Quand nos petit·es prennent leur autonomie

Quand nos petit·es prennent leur autonomie

L’adaptation en BD du roman de Tomi Ungerer Pas de baiser pour Maman est l’occasion de redécouvrir l’histoire décoiffante de Jo, petit chat excédé par une maman débordante d’affection. L’occasion aussi de se mettre dans la peau de ces enfants qui, en grandissant, ne veulent plus entendre parler ni de « petit choux », ni de bisous !

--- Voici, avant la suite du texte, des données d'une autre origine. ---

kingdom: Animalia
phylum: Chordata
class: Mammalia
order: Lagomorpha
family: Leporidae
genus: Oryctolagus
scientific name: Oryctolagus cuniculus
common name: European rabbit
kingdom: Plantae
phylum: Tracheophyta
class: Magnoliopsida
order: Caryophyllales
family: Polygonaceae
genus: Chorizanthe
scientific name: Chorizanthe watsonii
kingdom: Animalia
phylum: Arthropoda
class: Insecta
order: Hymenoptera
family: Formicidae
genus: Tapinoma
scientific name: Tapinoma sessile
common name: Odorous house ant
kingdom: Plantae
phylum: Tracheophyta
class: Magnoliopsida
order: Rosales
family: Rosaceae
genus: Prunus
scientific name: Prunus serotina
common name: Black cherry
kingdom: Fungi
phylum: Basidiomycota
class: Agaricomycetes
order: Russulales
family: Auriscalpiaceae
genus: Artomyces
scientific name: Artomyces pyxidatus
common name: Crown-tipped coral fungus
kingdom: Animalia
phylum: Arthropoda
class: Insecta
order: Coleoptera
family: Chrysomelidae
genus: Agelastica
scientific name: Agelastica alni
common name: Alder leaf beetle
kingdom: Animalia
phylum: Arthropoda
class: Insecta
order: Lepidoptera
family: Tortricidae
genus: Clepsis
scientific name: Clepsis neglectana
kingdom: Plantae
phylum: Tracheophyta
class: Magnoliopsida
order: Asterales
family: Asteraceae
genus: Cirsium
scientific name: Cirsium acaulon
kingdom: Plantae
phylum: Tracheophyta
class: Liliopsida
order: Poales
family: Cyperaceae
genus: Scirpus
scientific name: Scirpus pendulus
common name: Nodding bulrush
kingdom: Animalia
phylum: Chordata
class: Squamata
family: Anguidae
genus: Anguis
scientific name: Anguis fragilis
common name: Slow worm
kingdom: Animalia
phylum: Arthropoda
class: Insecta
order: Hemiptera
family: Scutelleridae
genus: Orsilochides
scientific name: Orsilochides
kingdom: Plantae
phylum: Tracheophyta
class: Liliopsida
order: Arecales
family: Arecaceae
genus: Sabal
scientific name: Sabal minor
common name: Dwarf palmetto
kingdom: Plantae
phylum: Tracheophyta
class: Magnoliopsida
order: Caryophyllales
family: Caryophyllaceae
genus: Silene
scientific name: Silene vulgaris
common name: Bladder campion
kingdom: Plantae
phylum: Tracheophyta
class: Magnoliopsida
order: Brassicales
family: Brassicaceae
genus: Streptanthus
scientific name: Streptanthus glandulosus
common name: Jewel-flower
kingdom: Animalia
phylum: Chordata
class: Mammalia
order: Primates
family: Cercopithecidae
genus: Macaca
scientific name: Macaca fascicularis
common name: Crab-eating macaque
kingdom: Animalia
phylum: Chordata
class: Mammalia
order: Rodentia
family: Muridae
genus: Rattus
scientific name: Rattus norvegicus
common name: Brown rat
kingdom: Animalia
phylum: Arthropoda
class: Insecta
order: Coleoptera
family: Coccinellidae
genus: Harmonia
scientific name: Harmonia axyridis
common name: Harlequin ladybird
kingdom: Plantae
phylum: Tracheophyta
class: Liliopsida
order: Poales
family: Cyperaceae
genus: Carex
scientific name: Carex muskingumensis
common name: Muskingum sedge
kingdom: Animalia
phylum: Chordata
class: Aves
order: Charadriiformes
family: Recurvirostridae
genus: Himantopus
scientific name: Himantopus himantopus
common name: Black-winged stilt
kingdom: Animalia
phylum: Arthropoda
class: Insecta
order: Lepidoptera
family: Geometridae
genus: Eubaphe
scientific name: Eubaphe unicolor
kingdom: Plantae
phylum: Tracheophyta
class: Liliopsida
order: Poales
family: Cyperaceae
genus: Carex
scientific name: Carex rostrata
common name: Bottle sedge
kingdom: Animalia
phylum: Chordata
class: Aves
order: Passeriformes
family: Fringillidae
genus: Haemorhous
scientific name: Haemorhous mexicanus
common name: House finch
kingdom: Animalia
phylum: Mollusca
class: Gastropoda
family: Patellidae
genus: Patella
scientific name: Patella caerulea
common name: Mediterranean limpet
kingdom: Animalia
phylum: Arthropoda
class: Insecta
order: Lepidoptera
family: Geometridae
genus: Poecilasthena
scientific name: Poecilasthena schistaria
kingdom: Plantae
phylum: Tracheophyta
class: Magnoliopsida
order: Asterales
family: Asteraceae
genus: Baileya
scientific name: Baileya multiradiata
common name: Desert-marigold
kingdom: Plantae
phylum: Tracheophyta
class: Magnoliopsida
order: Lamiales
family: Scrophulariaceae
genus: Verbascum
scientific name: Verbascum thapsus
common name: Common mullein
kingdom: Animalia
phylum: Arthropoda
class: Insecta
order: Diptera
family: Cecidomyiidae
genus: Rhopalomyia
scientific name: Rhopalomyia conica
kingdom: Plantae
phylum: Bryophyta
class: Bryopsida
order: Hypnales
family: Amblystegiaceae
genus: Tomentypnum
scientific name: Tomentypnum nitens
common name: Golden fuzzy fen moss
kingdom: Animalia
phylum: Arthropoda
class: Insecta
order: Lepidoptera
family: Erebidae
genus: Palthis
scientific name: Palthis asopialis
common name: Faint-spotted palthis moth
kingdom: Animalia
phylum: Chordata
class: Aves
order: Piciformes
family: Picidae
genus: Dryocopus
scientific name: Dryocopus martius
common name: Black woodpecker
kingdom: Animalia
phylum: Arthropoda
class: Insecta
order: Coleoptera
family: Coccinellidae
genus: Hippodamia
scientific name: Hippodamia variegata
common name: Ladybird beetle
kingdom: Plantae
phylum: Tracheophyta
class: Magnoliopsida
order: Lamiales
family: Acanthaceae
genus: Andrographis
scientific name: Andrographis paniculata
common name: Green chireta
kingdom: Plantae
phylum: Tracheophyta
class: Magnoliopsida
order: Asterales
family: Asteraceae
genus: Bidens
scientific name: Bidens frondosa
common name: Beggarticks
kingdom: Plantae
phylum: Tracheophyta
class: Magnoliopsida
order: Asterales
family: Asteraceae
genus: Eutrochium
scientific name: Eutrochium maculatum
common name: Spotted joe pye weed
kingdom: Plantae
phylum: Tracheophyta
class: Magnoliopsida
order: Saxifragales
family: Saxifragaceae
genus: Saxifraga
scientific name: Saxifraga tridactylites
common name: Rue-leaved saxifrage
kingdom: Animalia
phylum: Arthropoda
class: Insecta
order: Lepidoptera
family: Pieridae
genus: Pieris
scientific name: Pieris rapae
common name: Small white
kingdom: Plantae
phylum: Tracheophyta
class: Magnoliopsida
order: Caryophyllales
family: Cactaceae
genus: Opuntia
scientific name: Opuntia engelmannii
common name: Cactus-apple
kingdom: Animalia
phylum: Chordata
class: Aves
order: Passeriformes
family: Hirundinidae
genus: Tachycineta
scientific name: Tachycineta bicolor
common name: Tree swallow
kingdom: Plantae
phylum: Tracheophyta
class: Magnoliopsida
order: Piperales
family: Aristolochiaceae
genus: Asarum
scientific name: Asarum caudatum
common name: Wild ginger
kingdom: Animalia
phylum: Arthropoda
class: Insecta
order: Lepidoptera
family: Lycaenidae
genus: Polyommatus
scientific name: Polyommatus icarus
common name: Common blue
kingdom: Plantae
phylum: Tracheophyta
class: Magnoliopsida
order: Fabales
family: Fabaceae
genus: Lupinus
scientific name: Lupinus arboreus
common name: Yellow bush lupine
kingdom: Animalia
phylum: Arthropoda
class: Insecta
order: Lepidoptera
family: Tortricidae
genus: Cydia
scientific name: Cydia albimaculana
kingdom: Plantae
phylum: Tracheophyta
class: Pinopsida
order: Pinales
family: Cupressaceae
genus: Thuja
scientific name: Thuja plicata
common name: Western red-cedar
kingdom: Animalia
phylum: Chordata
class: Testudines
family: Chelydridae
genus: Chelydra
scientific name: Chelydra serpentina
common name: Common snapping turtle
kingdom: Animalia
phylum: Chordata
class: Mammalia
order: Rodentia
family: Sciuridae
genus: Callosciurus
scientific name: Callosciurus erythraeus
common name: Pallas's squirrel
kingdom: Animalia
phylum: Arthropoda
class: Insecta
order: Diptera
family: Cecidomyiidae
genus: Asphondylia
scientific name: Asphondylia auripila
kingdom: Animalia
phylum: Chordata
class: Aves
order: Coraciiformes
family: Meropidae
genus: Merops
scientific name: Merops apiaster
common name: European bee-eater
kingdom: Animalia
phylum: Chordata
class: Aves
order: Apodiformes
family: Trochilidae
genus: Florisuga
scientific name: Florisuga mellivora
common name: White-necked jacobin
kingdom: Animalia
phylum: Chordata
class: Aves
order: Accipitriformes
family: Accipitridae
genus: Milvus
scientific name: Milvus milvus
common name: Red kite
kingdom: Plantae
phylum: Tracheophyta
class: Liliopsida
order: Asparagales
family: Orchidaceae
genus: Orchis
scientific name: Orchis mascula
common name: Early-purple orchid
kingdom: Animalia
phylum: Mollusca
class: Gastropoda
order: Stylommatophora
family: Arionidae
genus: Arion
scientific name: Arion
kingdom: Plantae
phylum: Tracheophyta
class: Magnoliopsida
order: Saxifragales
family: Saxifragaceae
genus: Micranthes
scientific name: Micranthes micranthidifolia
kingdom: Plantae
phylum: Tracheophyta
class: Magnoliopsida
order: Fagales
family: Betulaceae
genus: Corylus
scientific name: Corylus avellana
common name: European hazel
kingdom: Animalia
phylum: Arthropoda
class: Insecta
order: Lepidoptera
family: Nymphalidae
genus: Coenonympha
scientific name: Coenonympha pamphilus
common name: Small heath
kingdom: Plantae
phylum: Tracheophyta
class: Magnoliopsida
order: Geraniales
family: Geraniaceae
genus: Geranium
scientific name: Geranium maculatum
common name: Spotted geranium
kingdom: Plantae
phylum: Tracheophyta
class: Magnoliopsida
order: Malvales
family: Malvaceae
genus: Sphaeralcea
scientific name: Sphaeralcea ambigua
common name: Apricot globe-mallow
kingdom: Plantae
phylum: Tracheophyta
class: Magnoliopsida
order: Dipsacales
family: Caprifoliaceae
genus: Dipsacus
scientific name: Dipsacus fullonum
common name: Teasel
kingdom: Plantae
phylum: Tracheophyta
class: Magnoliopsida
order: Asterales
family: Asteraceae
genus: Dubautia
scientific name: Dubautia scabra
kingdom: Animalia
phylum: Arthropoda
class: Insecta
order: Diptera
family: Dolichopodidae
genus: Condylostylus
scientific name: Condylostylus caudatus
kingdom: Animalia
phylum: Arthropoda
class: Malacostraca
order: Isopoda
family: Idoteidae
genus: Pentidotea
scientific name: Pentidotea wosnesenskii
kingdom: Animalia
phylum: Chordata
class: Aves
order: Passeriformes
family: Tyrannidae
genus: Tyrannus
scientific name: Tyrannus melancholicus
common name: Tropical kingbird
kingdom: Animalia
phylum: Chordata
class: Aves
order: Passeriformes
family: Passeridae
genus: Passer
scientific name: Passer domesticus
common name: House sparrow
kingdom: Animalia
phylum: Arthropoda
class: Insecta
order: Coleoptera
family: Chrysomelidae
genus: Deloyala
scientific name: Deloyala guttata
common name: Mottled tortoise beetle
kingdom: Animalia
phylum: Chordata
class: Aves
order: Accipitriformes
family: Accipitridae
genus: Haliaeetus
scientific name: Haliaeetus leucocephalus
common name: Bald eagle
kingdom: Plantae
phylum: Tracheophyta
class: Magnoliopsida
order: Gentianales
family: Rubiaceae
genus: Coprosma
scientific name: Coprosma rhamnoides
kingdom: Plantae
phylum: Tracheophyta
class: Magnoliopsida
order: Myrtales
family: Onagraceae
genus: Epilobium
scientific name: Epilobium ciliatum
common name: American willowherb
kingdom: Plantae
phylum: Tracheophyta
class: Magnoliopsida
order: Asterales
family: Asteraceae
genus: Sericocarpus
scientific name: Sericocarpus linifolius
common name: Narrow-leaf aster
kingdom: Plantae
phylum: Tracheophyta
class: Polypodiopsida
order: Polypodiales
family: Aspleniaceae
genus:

« Ne me chéris pas tant, Maman, lance Jo à sa mère à la table du petit déjeuner, ça me coupe l’appétit. Je ne suis pas non plus ton petit chou au miel. On m’aurait éjecté de l’équipe si je jouais comme un chéri ou si je ressemblais à un petit chou au miel. Et puis, j’ai l’honneur de te faire savoir, chère Maman, que les choux au miel, ça n’existe pas. »
Jo est un petit chat très porté sur les bêtises et terriblement agacé par sa mère qui le couvre de bisous et autres marques de tendresse. S’il était un enfant, on lui donnerait… entre 5 et 10 ans. Mais ce n’est pas un enfant. C’est un petit chat, héros du roman Pas de baiser pour Maman, sorti tout droit de l’imagination de l’auteur et dessinateur Tomi Ungerer en 1973.
Toute ressemblance avec des personnages réels est donc purement fortuite. Quoique… ça vous dit quelque chose, vous ? Nous aussi, en fait. Et Mireille Pauluis, psychologue, le confirme : les enfants qui, un beau jour, ne veulent plus de bisous ni de petits noms mignons, c’est courant.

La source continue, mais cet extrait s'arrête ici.